- Work task
Extract, verbatim, all lines starting at the one containing "local wattageTileEngine = require" and ending with the final line of the listing, and no others.

# # #

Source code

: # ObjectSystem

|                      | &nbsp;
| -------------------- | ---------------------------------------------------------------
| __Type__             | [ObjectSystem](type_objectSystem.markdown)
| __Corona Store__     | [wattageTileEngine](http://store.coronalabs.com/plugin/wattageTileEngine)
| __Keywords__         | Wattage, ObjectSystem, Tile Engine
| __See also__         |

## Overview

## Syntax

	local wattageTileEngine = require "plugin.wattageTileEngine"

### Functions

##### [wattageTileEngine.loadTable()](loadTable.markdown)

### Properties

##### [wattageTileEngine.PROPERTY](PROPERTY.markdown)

# # #

- Task answer
	local wattageTileEngine = require "plugin.wattageTileEngine"

### Functions

##### [wattageTileEngine.loadTable()](loadTable.markdown)

### Properties

##### [wattageTileEngine.PROPERTY](PROPERTY.markdown)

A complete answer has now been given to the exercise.